> **Data for analysis**

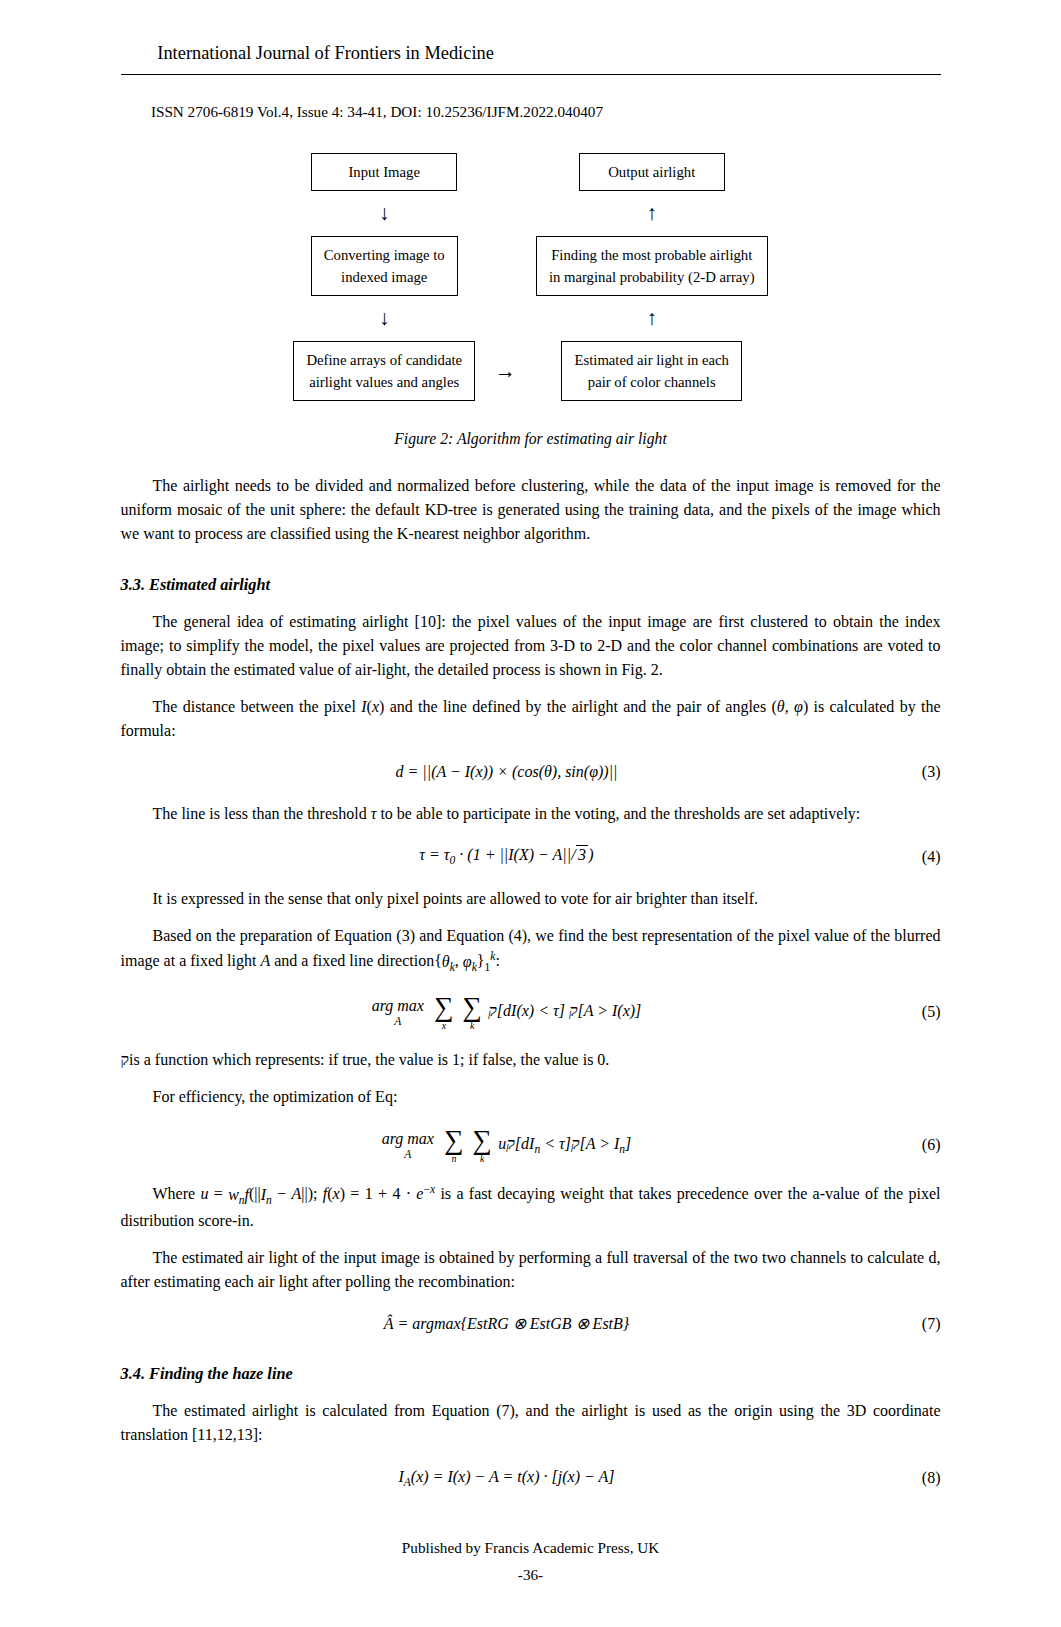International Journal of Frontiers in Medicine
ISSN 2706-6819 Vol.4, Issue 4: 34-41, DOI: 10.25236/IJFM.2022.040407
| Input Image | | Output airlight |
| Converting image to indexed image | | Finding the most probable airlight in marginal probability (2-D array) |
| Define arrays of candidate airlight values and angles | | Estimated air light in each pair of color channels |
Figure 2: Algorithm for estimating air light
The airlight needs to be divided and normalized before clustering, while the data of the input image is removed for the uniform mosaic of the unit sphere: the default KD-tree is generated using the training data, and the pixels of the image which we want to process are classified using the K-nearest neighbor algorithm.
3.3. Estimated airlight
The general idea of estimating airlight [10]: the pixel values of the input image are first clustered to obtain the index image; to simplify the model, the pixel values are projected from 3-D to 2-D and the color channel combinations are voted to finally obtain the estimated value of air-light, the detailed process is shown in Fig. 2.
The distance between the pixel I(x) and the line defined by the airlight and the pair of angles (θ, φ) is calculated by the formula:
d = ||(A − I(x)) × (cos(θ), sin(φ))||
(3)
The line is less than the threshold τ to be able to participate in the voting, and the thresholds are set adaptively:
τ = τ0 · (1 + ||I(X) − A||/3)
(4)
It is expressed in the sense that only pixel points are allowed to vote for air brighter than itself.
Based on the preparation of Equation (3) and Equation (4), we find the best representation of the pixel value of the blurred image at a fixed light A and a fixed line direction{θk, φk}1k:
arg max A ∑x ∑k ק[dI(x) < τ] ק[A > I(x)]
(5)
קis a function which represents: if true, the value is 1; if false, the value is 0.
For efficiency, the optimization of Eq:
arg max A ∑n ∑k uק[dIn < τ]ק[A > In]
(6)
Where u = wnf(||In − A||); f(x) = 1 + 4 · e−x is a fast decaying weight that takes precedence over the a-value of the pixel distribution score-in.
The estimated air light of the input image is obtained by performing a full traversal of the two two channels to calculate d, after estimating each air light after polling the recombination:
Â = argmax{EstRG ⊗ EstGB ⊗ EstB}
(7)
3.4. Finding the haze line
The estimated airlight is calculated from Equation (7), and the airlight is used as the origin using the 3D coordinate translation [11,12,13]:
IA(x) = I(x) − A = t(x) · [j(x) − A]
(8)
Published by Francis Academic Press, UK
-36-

> **Requirement**
Before copying the material, set its pictures aside; then transcribe it word for word.

> **Your response**
International Journal of Frontiers in Medicine
ISSN 2706-6819 Vol.4, Issue 4: 34-41, DOI: 10.25236/IJFM.2022.040407
| Input Image | | Output airlight |
| Converting image to indexed image | | Finding the most probable airlight in marginal probability (2-D array) |
| Define arrays of candidate airlight values and angles | | Estimated air light in each pair of color channels |
Figure 2: Algorithm for estimating air light
The airlight needs to be divided and normalized before clustering, while the data of the input image is removed for the uniform mosaic of the unit sphere: the default KD-tree is generated using the training data, and the pixels of the image which we want to process are classified using the K-nearest neighbor algorithm.
3.3. Estimated airlight
The general idea of estimating airlight [10]: the pixel values of the input image are first clustered to obtain the index image; to simplify the model, the pixel values are projected from 3-D to 2-D and the color channel combinations are voted to finally obtain the estimated value of air-light, the detailed process is shown in Fig. 2.
The distance between the pixel I(x) and the line defined by the airlight and the pair of angles (θ, φ) is calculated by the formula:
d = ||(A − I(x)) × (cos(θ), sin(φ))||
(3)
The line is less than the threshold τ to be able to participate in the voting, and the thresholds are set adaptively:
τ = τ0 · (1 + ||I(X) − A||/3)
(4)
It is expressed in the sense that only pixel points are allowed to vote for air brighter than itself.
Based on the preparation of Equation (3) and Equation (4), we find the best representation of the pixel value of the blurred image at a fixed light A and a fixed line direction{θk, φk}1k:
arg max A ∑x ∑k ק[dI(x) < τ] ק[A > I(x)]
(5)
קis a function which represents: if true, the value is 1; if false, the value is 0.
For efficiency, the optimization of Eq:
arg max A ∑n ∑k uק[dIn < τ]ק[A > In]
(6)
Where u = wnf(||In − A||); f(x) = 1 + 4 · e−x is a fast decaying weight that takes precedence over the a-value of the pixel distribution score-in.
The estimated air light of the input image is obtained by performing a full traversal of the two two channels to calculate d, after estimating each air light after polling the recombination:
Â = argmax{EstRG ⊗ EstGB ⊗ EstB}
(7)
3.4. Finding the haze line
The estimated airlight is calculated from Equation (7), and the airlight is used as the origin using the 3D coordinate translation [11,12,13]:
IA(x) = I(x) − A = t(x) · [j(x) − A]
(8)
Published by Francis Academic Press, UK
-36-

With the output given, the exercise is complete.